Le 12 juin 2026 restera comme une date charnière dans l’histoire du capitalisme. L’entrée à Wall Street de SpaceX, valorisée à plus de 2 000 milliards de dollars malgré des pertes abyssales, a hissé Elon Musk au rang de premier billionnaire de l’ère moderne, avec un patrimoine net évalué à 1 200 milliards de dollars — soit plus de 3 % du produit intérieur brut américain. Ce franchissement symbolique, qui pulvérise les records de John D. Rockefeller ou d’Andrew Carnegie, marque moins un triomphe industriel que l’apothéose d’un capitalisme de la notoriété, où la confiance des investisseurs se lit désormais en une devise implicite : « In Musk We Trust ».

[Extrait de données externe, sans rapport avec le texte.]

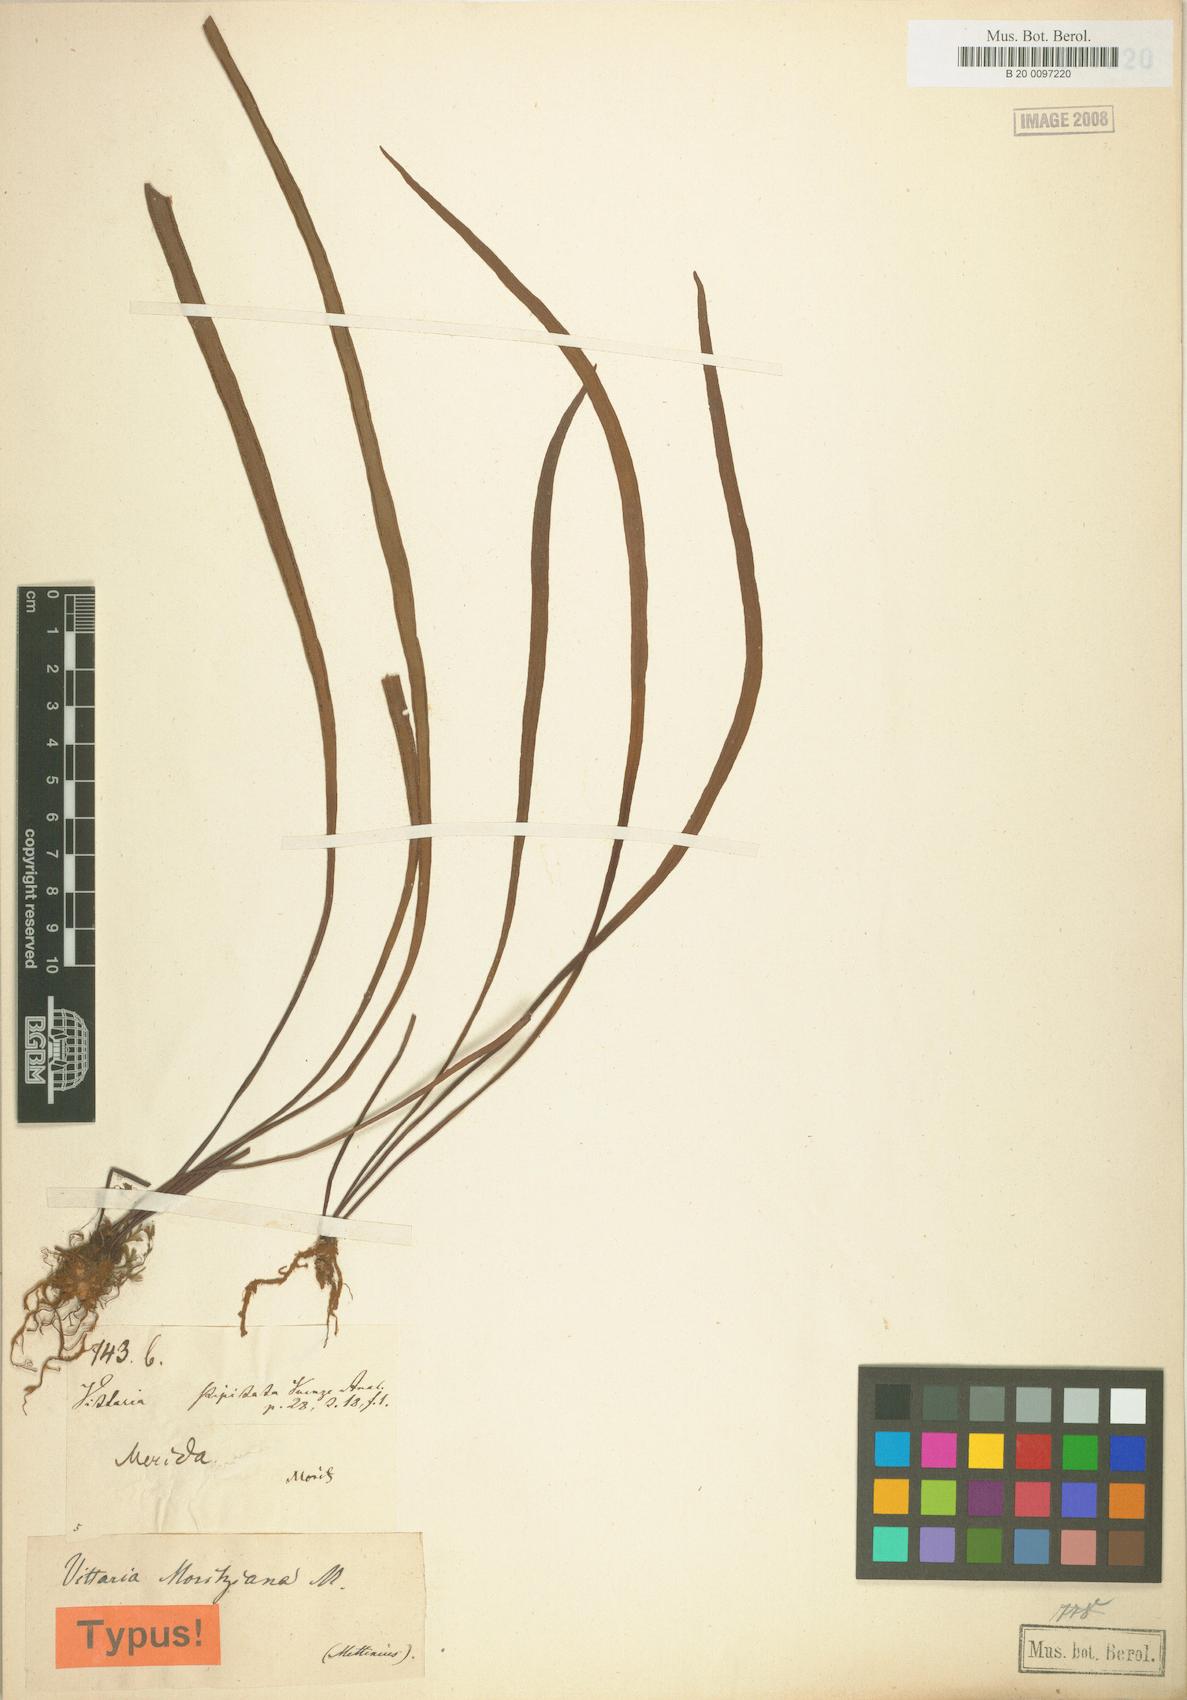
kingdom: Plantae
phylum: Tracheophyta
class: Polypodiopsida
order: Polypodiales
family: Pteridaceae
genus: Radiovittaria
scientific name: Radiovittaria moritziana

L’écart entre les fondamentaux de SpaceX — un chiffre d’affaires de 18,7 milliards et des pertes récurrentes — et sa valorisation boursière nourrit le scepticisme de nombreux économistes. En Europe, et notamment en Italie où la presse économique dissèque le phénomène, on rappelle que la fortune de Musk est essentiellement « papier », suspendue aux cours de Tesla et de ses autres sociétés. L’économiste grec Yanis Varoufakis, cité au Brésil, y voit une résurgence des bulles « dot-com » de la fin des années 1990, une fuite en avant spéculative dont les petits porteurs pourraient faire les frais. Même son de cloche du côté latino-américain, où l’on souligne qu’un krach boursier effacerait cette richesse aussi vite qu’elle est apparue, comme le rappelle le milliardaire Mark Cuban, qui avait protégé la sienne par des stratégies d’options.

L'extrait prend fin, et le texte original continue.